Arends, 325 Wis. 2d 1, ¶41.  We understand the court here to be rejecting the State’s argument that, in order to obtain a discharge hearing under Wis. Stat. § 980.09(2), the petitioner must not only present evidence from which a reasonable fact finder could conclude the petitioner no longer meets the requirements for commitment, but also must convince the court that the evidence supporting the petitioner’s position is stronger than the evidence against it.  We do not read this paragraph to be commenting on the meaning of the “condition has changed” language in § 980.09(1).

[12]  In Richard we stated that the distinctions between the current version of Wis. Stat. § 980.09 and the version in effect when Pocan was decided did not affect our analysis.  See State v. Richard, 2011 WI App 66, ¶15 n.3, No. 2010AP1188 (Apr. 27, 2011).  However, the distinction we referred to did not include the difference between the “still a sexually violent person/no longer a sexually violent person” language in § 908.09(2)(a)-(b) (2001-02) and the “condition has changed” language of current § 908.09(1).  Id.

[13]  See Combs, 295 Wis. 2d 457, ¶25 (“The methods professionals use to evaluate whether a person is sexually violent include both methods to determine whether a person has a mental disorder within the meaning of Wis. Stat. § 980.01(2) and methods to determine the likelihood of engaging in acts of sexual violence [as a result of that disorder].”).

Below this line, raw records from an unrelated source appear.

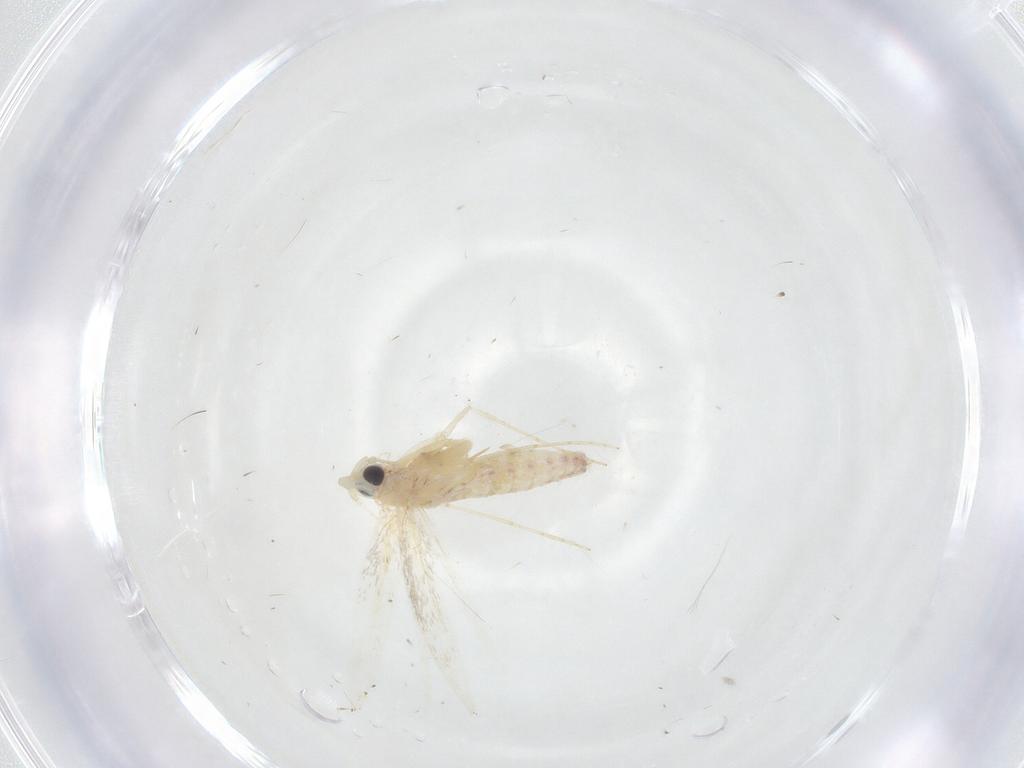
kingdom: Animalia
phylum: Arthropoda
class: Insecta
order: Lepidoptera
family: Tineidae
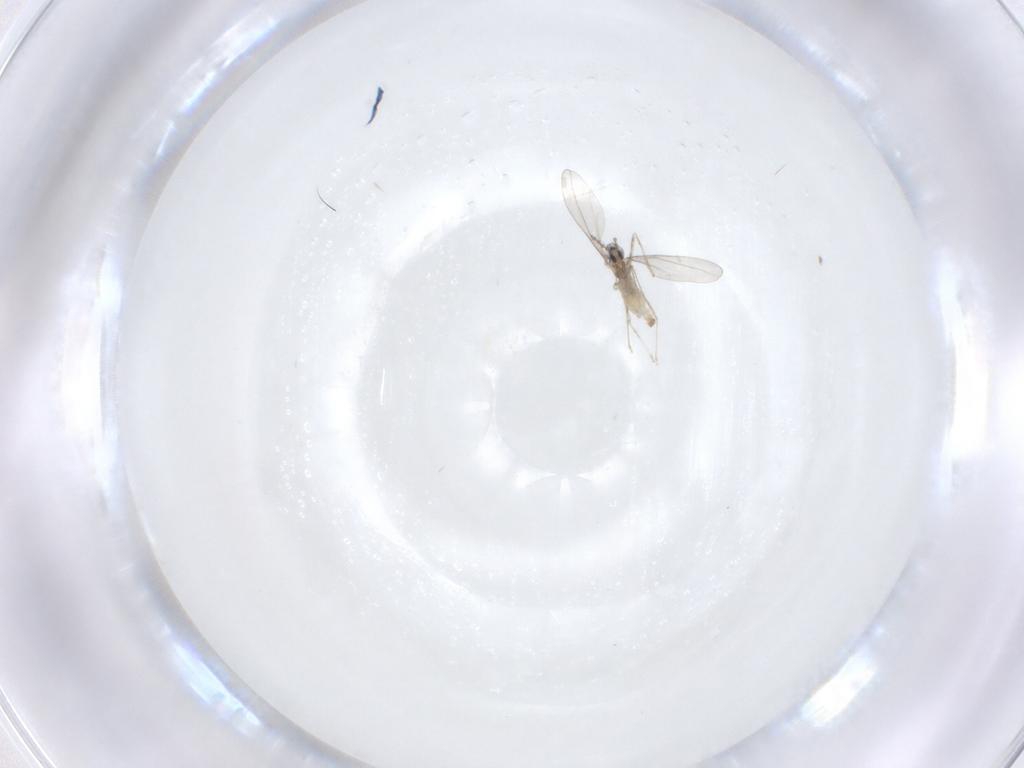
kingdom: Animalia
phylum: Arthropoda
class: Insecta
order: Diptera
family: Cecidomyiidae
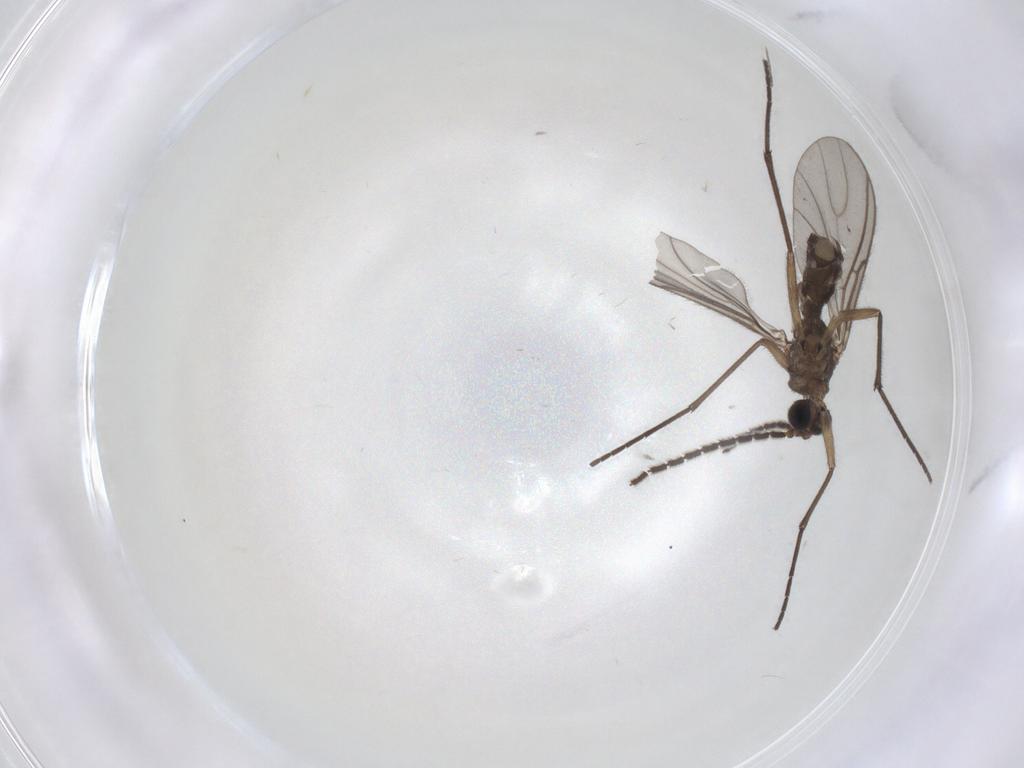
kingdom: Animalia
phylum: Arthropoda
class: Insecta
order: Diptera
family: Sciaridae
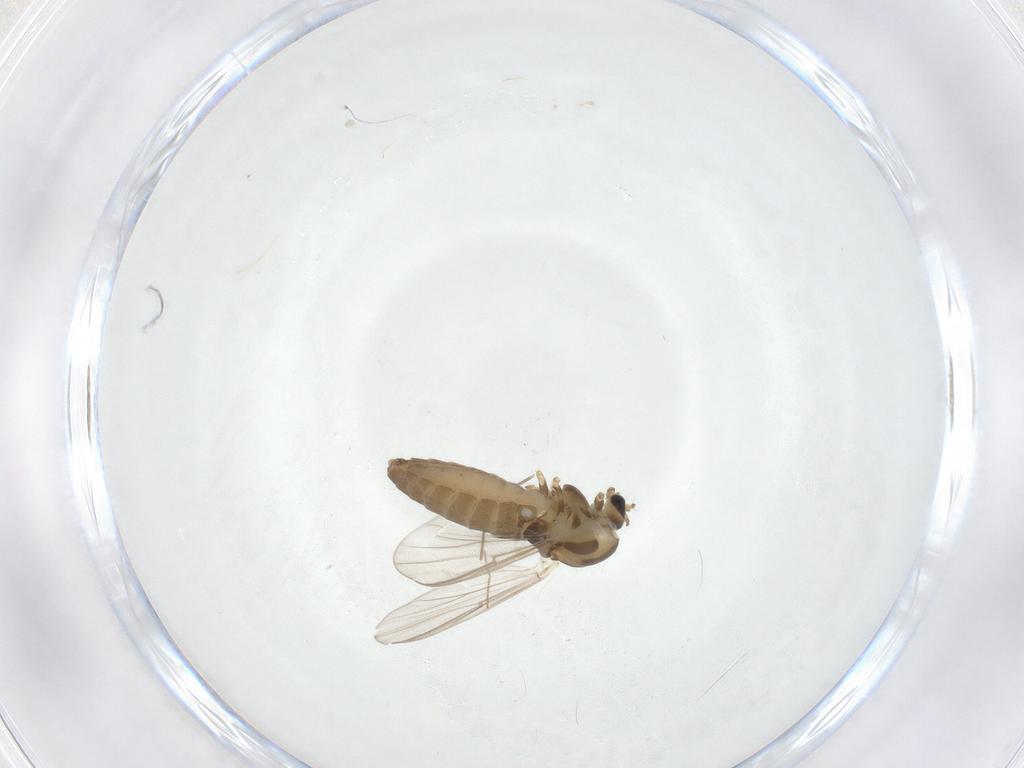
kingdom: Animalia
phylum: Arthropoda
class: Insecta
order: Diptera
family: Chironomidae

[14]  We note that the “condition has changed” language appears only in Wis. Stat. § 980.09(1), which addresses the allegations in the petition, and does not appear in § 980.09(2), the second step of the process for obtaining a discharge hearing.  The parties do not directly address this point.  However, we do not understand either party to suggest that this language imposes a pleading requirement that is not part of the showing necessary to obtain a discharge hearing under § 980.09(2).  To clarify this point, we conclude that the only reasonable construction of § 980.09(1) and (2) is that the “change” that must be alleged in the petition under § 980.09(1), as we have interpreted it, must also be shown by the documents considered under § 980.09(2) in order to obtain a discharge hearing.  This is consistent with the Arends court’s characterization of the analysis required by § 980.09(1) and (2).  The Arends court described the inquiry under § 980.09(1) as similar to that used to determine the sufficiency of a complaint when challenged for failure to state a claim; and it described the inquiry under § 980.09(2) as similar to that used to determine the sufficiency of the evidence to withstand a motion to dismiss at the close of evidence.  Arends, 325 Wis. 2d 1, ¶¶29, 42.  It is not reasonable to require a pleading to allege facts that need not later be presented as evidence.